When you train fcn-16s or fcn-8s model, you should change the code in run_fcnxs.sh corresponding, such as when train fcn-16s, comment out the fcn32s script, then it will like this:

 python -u fcn_xs.py --model=fcn16s --prefix=FCN32s_VGG16 --epoch=31 --init-type=fcnxs

The output log may look like this(when training fcn-8s):

INFO:root:Start training with gpu(3)
INFO:root:Epoch[0] Batch [50]   Speed: 1.16 samples/sec Train-accuracy=0.894318
INFO:root:Epoch[0] Batch [100]  Speed: 1.11 samples/sec Train-accuracy=0.904681
INFO:root:Epoch[0] Batch [150]  Speed: 1.13 samples/sec Train-accuracy=0.908053
INFO:root:Epoch[0] Batch [200]  Speed: 1.12 samples/sec Train-accuracy=0.912219
INFO:root:Epoch[0] Batch [250]  Speed: 1.13 samples/sec Train-accuracy=0.914238
INFO:root:Epoch[0] Batch [300]  Speed: 1.13 samples/sec Train-accuracy=0.912170
INFO:root:Epoch[0] Batch [350]  Speed: 1.12 samples/sec Train-accuracy=0.912080

Using the pre-trained model for image segmentation

To try out the pre-trained model, follow these steps:

Download the pre-trained symbol and weights from yun.baidu. You should download these files: FCN8s_VGG16-symbol.json and FCN8s_VGG16-0019.params
Run the segmentation script, providing it your input image path: python image_segmentaion.py --input <your JPG image path>
The segmented output .png file will be generated in the working directory

Tips

This example runs full image size training, so there is no need to resize or crop input images to the same size. Accordingly, batch_size during training is set to 1.
The fcn-xs model is based on vgg16 model, with some crop, deconv, element-sum layer added, so the model is quite big, moreover, the example is using whole image size training, if the input image is large(such as 700*500), then memory consumption may be high. Due to that, I suggest you use GPU with at least 12GB memory for training.
If you don't have access to GPU with 12GB memory for training, I suggest you change the cut_off_size to a small value when constructing the FileIter, example below:

train_dataiter = FileIter(
      root_dir             = "./VOC2012",
      flist_name           = "train.lst",
      cut_off_size         = 400,
      rgb_mean             = (123.68, 116.779, 103.939),
      )

* **Written instruction**: Condense the paragraph in the FCN training notes that begins "The fcn-xs model is based on vgg16 model" into a short bulleted list that keeps its main facts.

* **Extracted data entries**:
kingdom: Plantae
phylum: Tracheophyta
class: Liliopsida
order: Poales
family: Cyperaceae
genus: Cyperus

* **Answer for the task**:
- The fcn-xs model is built on the vgg16 model, with added crop, deconv, and element-sum layers, which makes it quite big.
- Training uses whole-size images, so large inputs (such as 700*500) can consume a lot of memory.
- A GPU with at least 12GB of memory is suggested for training.